Théorie de l’effondrement : qu’est-ce que ça signifie ?
La théorie de l’effondrement n’est pas le titre du dernier film catastrophe en salle (même si ça pourrait, comme on va le voir). C’est une théorie pluridisciplinaire qui met en lumière les risques d’un effondrement des civilisations humaines dans le futur. Avec son côté “fin du monde”, cette théorie a connu ses heures de gloire, tant du côté des scientifiques et des sociologues qui tentent de réfléchir au dérèglement climatique et à ses conséquences sur les sociétés humaines (l’écologie est un des pans de cette théorie) que du côté des gens un peu moins sérieux.
Au-delà des fantasmes qui entourent cette théorie, que l’on appelle aussi collapsologie, plongeons dans des scénarios futurs, pas forcément réjouissants, pour tenter de comprendre ce qui fonde la théorie de l’effondrement et si elle est pertinente.
D’où vient cette théorie ?
La théorie de l’effondrement n’est pas l’œuvre d’un scientifique qui joue l’ermite dans un laboratoire. Elle est née d’une convergence de plusieurs travaux portant sur les limites physiques du monde et le rapport avec ce que l’on nomme des sociétés complexes.
Le Club de Rome (1972)
En 1972, le Club de Rome (un groupe de chercheurs-euses) publie « Limits to Growth », un rapport sur les limites du monde physique. La conclusion de ce rapport est qu’on ne peut pas prendre à la terre plus qu’elle ne produit, soulignant par-là même que c’est exactement le contraire que nous faisons.

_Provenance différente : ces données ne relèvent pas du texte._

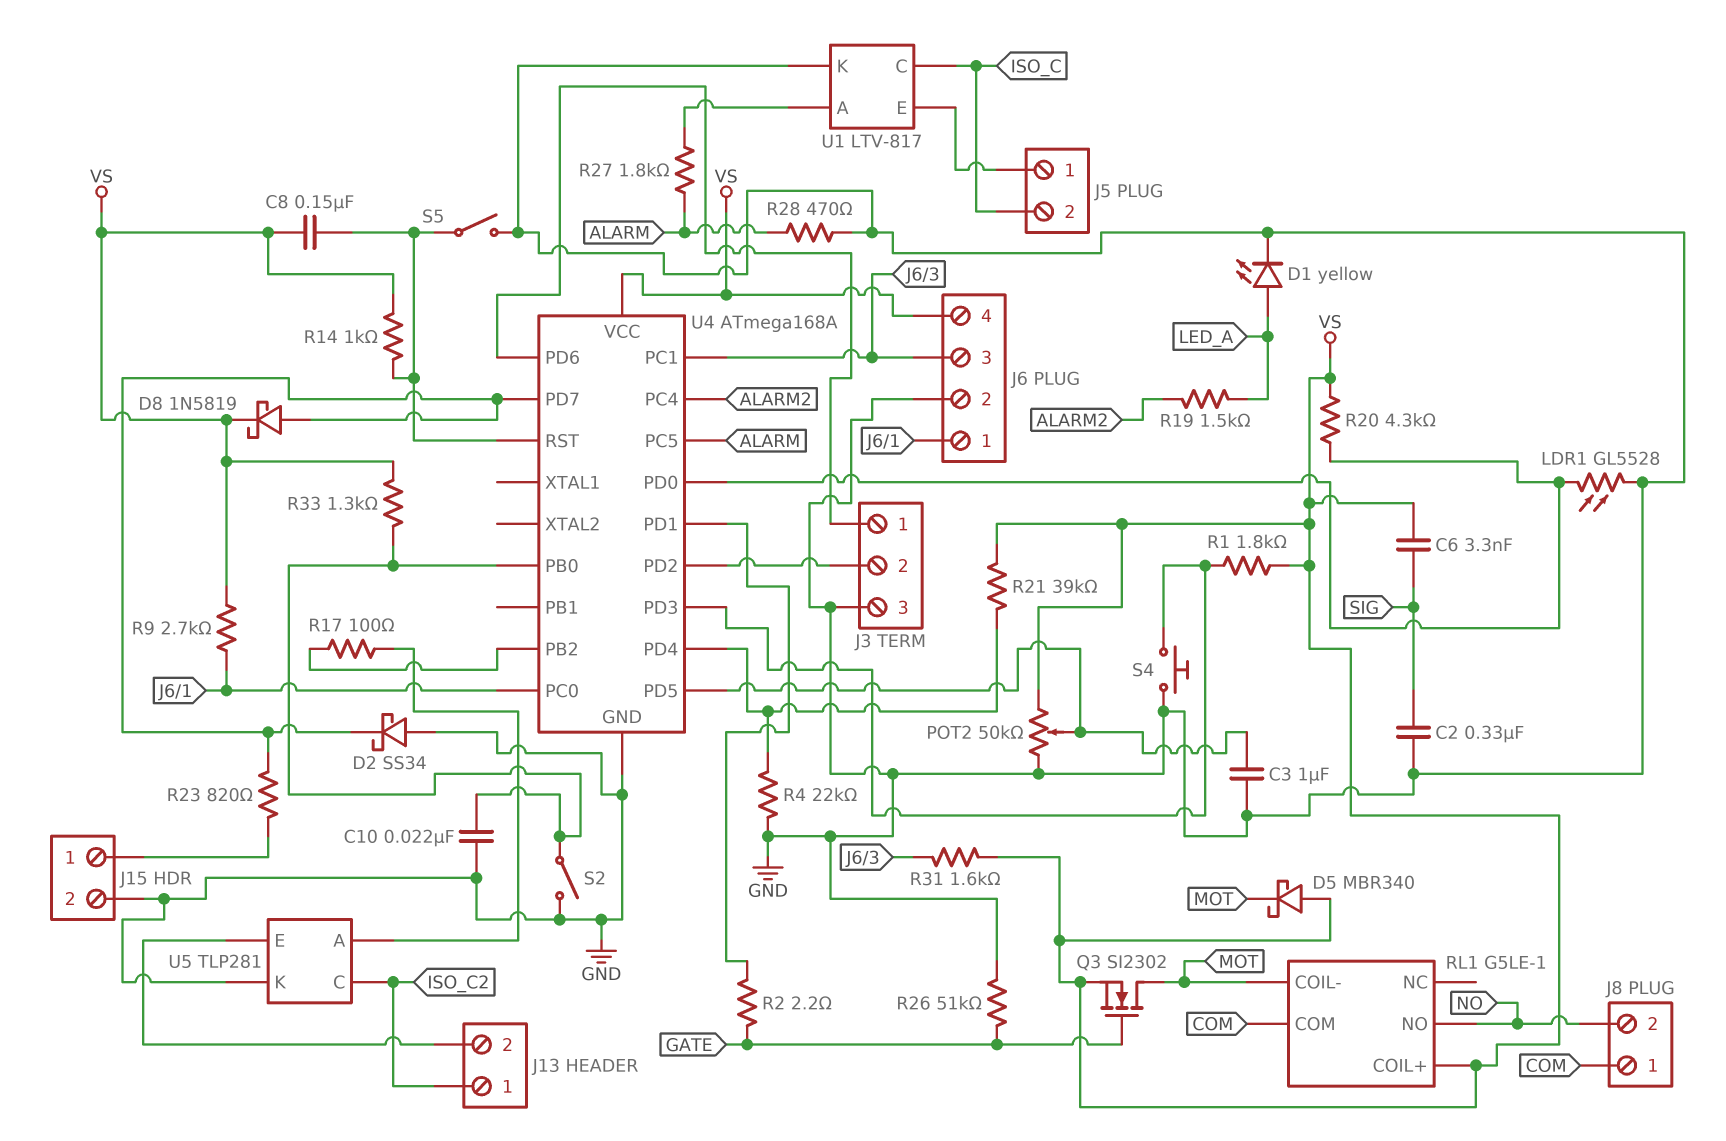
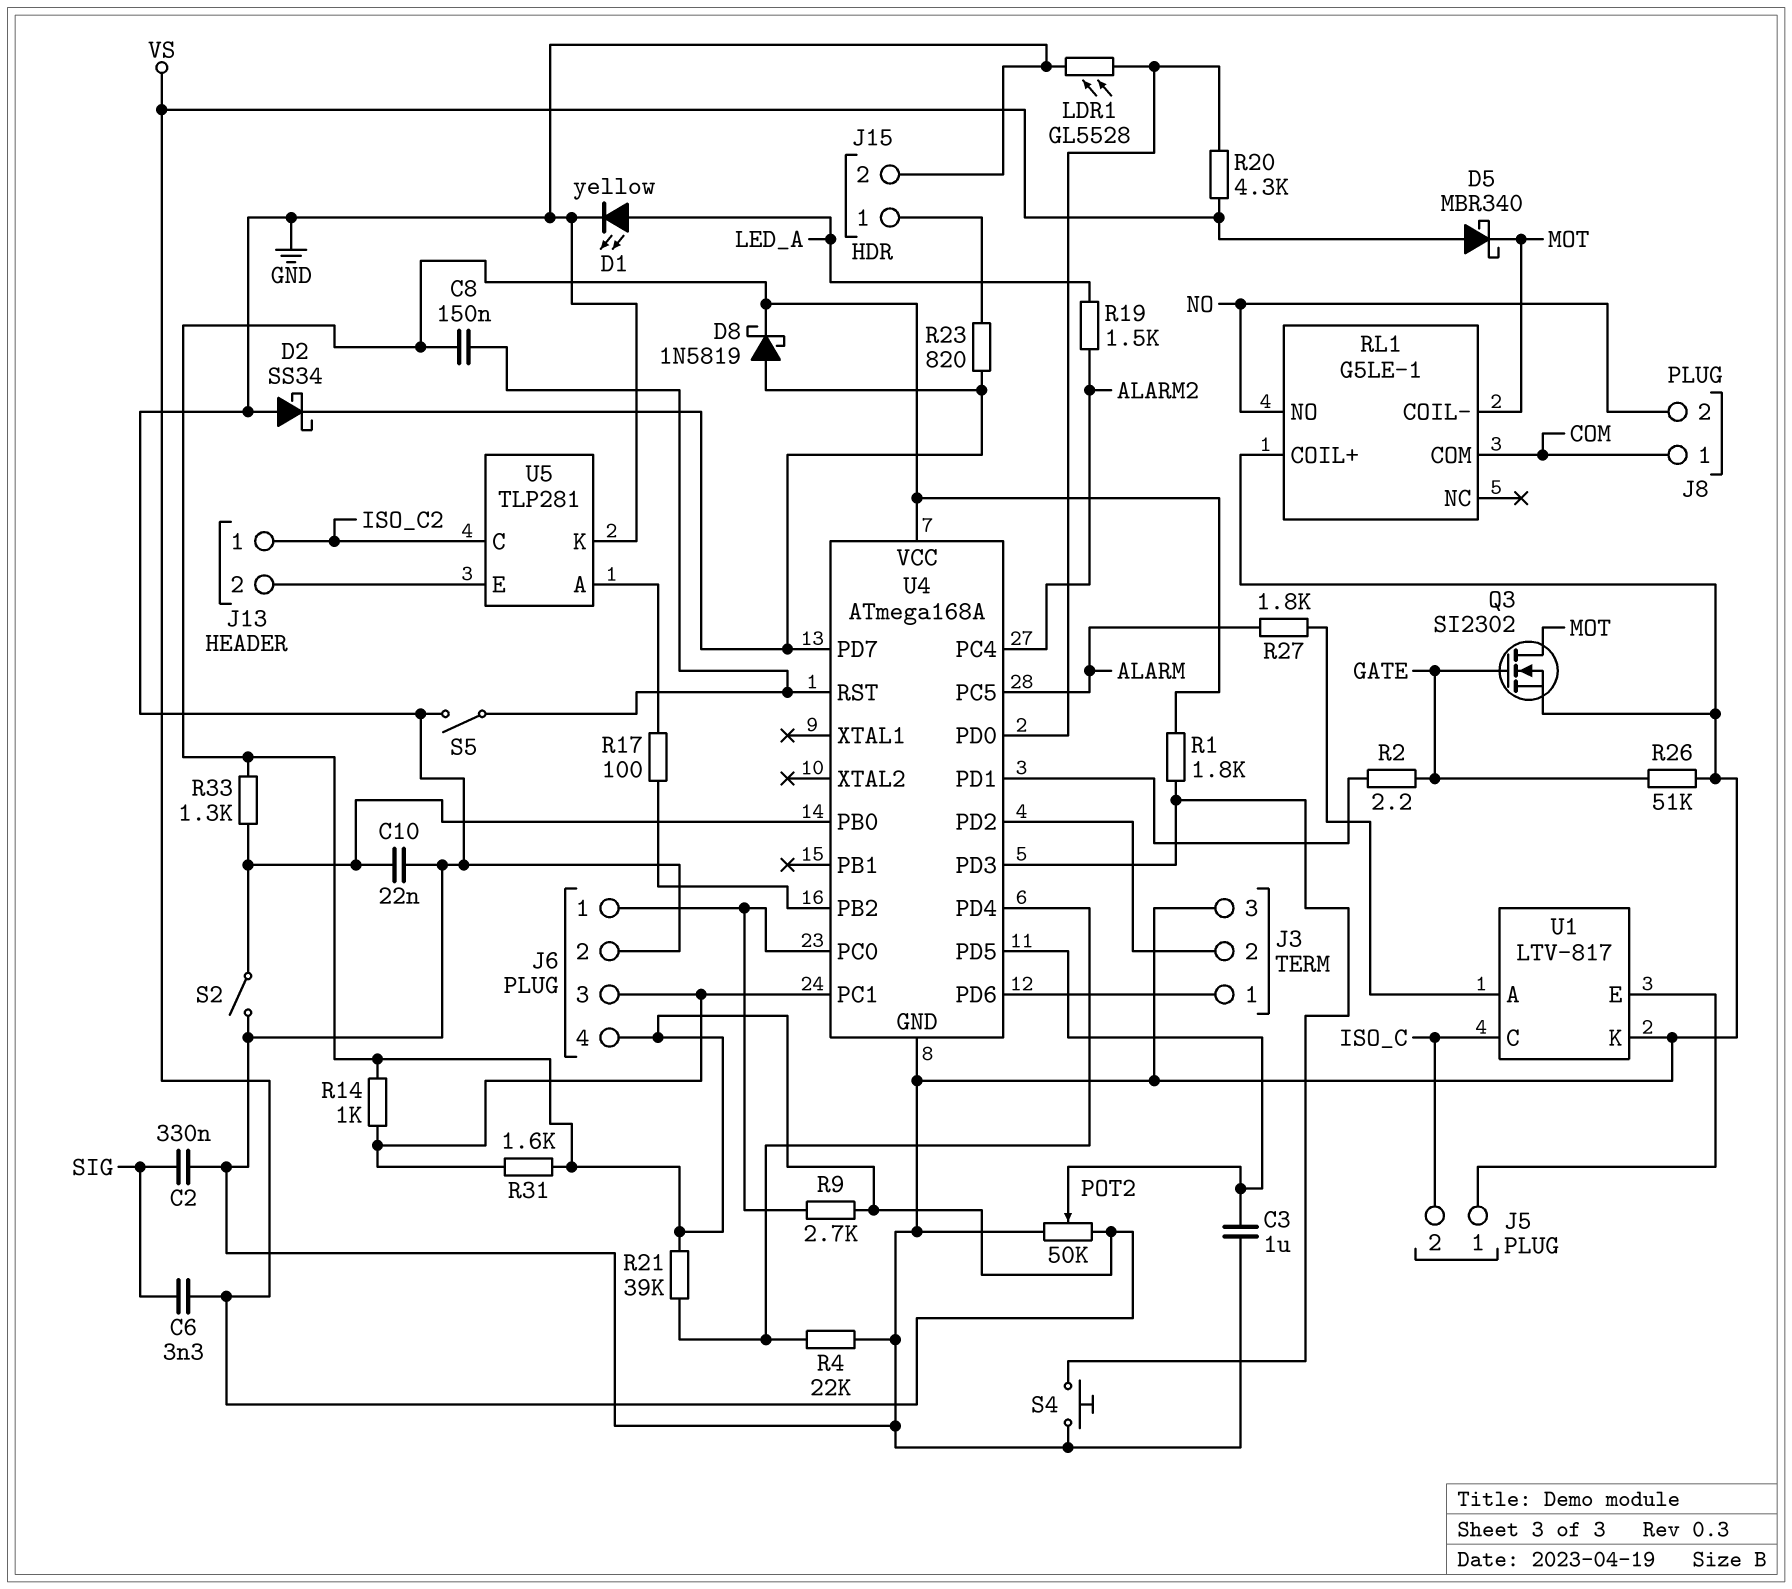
Q3: NMOS SI2302 (G GATE, D MOT, S VS) -> NMOS SI2302 (G GATE, D MOT, S GND)
R14: 1k (U4/RST, VS) -> 1k (J6/3, VS)
R28: 470 (ALARM, GND) -> none
RL1 pin COIL+: VS -> GND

Cette critique du capitalisme fait écho à la théorie philosophique de Marx qui argue qu’une économie en croissance permanente finira par atteindre un plafond de verre sur une planète aux frontières bien délimitées.
De nos jours, le capitalisme cherche en permanence à étendre ses frontières d’exploitation et les envies de coloniser (le mot en dit déjà long) Mars ou la lune l’attestent parfaitement.
Joseph Tainter, le visage de la théorie de l’effondrement (1988)
L’une des personnes les plus connues de la mouvance qui entoure cette théorie est Joseph Tainter, un anthropologue américain et qui écrit en 1988 « The Collapse of Complex Societies ».
Sa thèse tend à démontrer que plus les sociétés deviennent complexes (agissant avec de nombreuses interactions dépendantes les unes des autres), plus le coût de maintien de ces sociétés augmente. En grandissant et se complexifiant, ces sociétés finissent par engendrer un coût de maintien supérieur aux bénéfices qu’elles génèrent. Conserver les sociétés dans leur ordre existant coûte plus cher en ressources que ce qu’elles ne rapportent. Plus les sociétés deviennent dépendantes des ressources à leur disposition, plus elles en consomment. Les rendements de ces ressources finissent alors par diminuer et, faute d’en avoir suffisamment pour se maintenir, les sociétés s’effondrent.
Pour Tainter, c’est l’incapacité à s’adapter ou à simplifier les interactions dans les sociétés (avec moins de ressources par exemple) qui est à la cause de cet effondrement.
Jared Diamond, quand le facteur écologique s’ajoute à la théorie de l’effondrement (2005)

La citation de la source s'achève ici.